Skinner’s baiting of Brian Kibby was relentless enough in the office, although it was skilfully presented by its architect as just a series of light-hearted wind-ups, based on a genuine, if obviously patronising, friendship, rather than any real malice. However, at the local further education college on their day-release studies for the Certificate of Public Health Management, his viciousness came into its own. Surrounded by many of his peers, the flamboyant Danny Skinner was remorseless: heckling, abusing and humiliating the tongue-tied and socially awkward Brian Kibby at every turn. It got so that in certain places, notably the college refectory during coffee and lunch breaks, Kibby was literally scared to open his mouth, lest he draw Skinner’s attention to him. Other students became either willing accomplices or unwitting stooges, but most were happy to acquiesce rather than face the sharp end of Danny Skinner’s tongue.
That tongue, though, also had its softer side, which was envied
by Kibby, almost as much as he detested its more brutal aspect.
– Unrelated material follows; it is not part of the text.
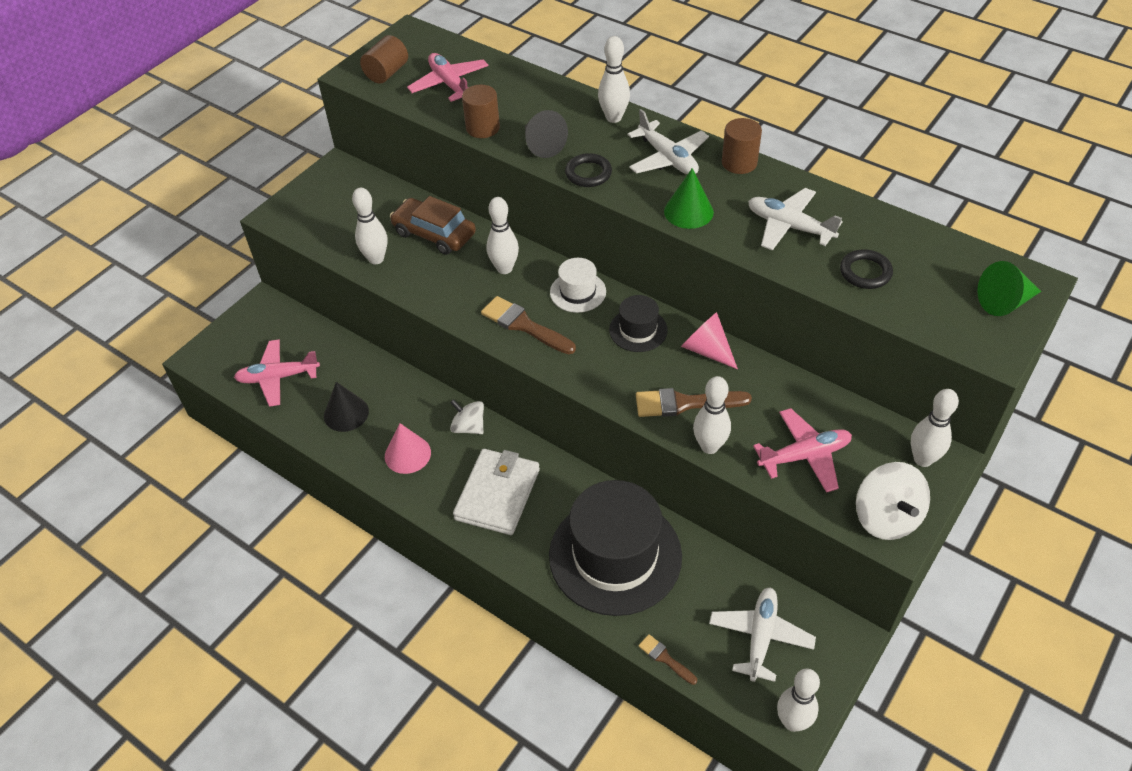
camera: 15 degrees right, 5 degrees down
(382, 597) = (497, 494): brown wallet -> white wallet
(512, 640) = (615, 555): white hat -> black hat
The female workers at the council, or more often, the students in the college, were seldom spared Skinner’s verbal charms. Danny Skinner often seemed incapable of letting a girl pass him by without registering a smile, wink or comment.
The abhorrence Skinner had felt towards Brian Kibby, so deep that it often appalled and dismayed him, had grown steadily over the few months of their acquaintance. It had reached the point where he assumed it had evolved to an unsurpassable level. But one incident would elevate this animus to even greater heights.
The engagement ring intended for Kay Ballantyne had been burning a hole in Danny Skinner’s pocket. It was a raw, cold Saturday, with searing gales blasting the city from the North Sea, but the town was nonetheless busy with shoppers, taking advantage of the January sales.